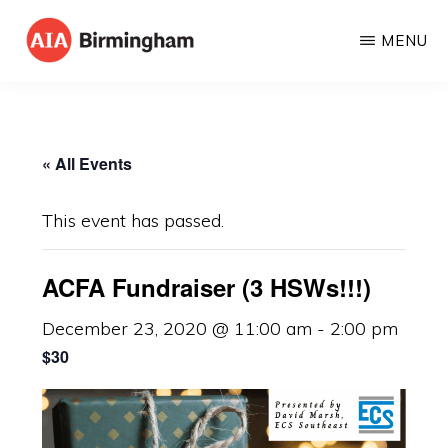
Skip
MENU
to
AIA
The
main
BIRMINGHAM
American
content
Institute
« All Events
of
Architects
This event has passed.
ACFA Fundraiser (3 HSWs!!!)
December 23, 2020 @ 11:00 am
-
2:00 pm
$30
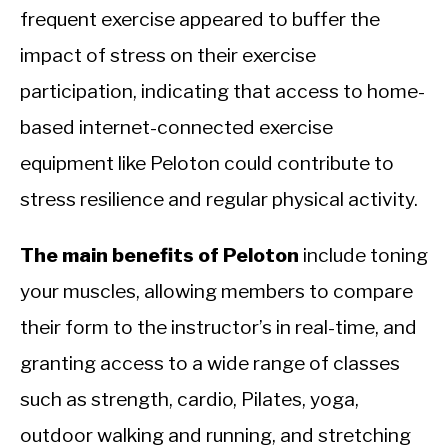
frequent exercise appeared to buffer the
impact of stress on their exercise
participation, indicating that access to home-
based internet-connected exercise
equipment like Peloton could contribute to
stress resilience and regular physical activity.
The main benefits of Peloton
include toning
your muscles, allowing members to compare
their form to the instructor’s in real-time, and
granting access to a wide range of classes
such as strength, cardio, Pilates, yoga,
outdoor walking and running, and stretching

────────────────

#### Action item:
Your reply must be a single number: the count of lines in the listing that hold "exercise".

#### Written response:
3